El escenario fue dantesco. En la capital, un niño descalzo trepaba por un dique a medio construir, rodeado de un lodazal que no distingue entre promesas electorales y realidades truncas. En otro rincón, un hombre pedaleaba un triciclo contra la corriente y entre escombros, con la estoica resignación de quien sabe que la ayuda oficial es una fantasía.

La agencia meteorológica filipina catalogó a Ragasa como una “amenaza letal”, y no exageraba: más de 10.000 personas fueron evacuadas ante el peligro de inundaciones masivas, deslizamientos y marejadas que podían arrasar poblaciones costeras. Pero el verdadero desastre no es solo climático. Un escándalo de proporciones colosales ha revelado que 545.000 millones de pesos (unos 8.000 millones de euros) destinados a prevenir inundaciones se han esfumado en proyectos que, en el mejor de los casos, son chapuzas, y en el peor, simples espejismos.

EXTRACTOS DE ENTRADAS:
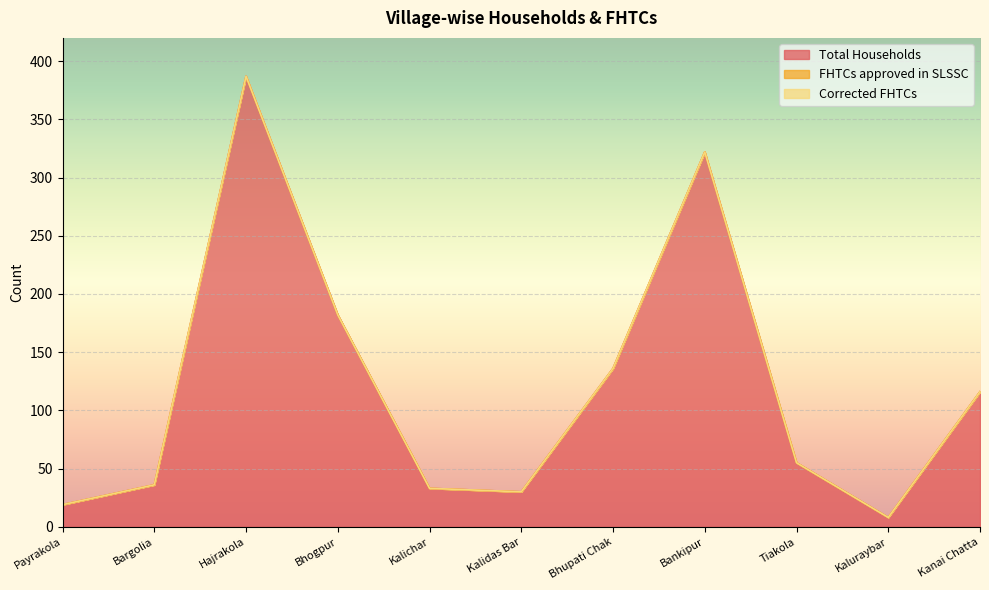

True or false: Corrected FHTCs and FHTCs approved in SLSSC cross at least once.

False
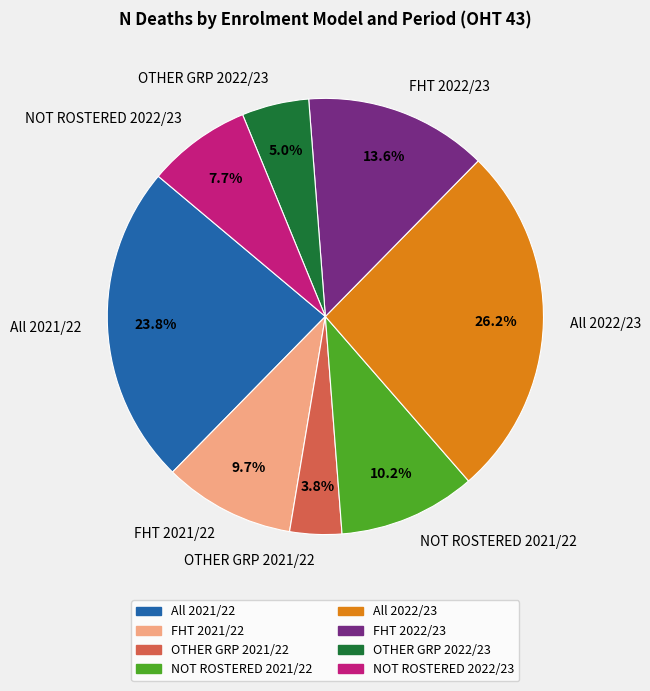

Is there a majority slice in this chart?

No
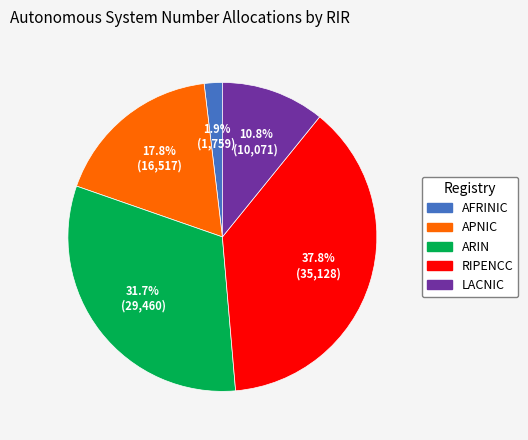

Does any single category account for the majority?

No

--

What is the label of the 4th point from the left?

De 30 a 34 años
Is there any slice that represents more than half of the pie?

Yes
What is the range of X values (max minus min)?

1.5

TAREAS POR REALIZAR:
(1) Reproduzca el fragmento sobre el tifón Ragasa desde "La agencia meteorológica" hasta "peor, simples espejismos.", ambos incluidos.
(2) Según el fragmento sobre el tifón Ragasa, ¿cuántas personas fueron evacuadas?

RESPUESTAS EN ORDEN:
(1)
La agencia meteorológica filipina catalogó a Ragasa como una “amenaza letal”, y no exageraba: más de 10.000 personas fueron evacuadas ante el peligro de inundaciones masivas, deslizamientos y marejadas que podían arrasar poblaciones costeras. Pero el verdadero desastre no es solo climático. Un escándalo de proporciones colosales ha revelado que 545.000 millones de pesos (unos 8.000 millones de euros) destinados a prevenir inundaciones se han esfumado en proyectos que, en el mejor de los casos, son chapuzas, y en el peor, simples espejismos.

(2) Más de 10.000 personas.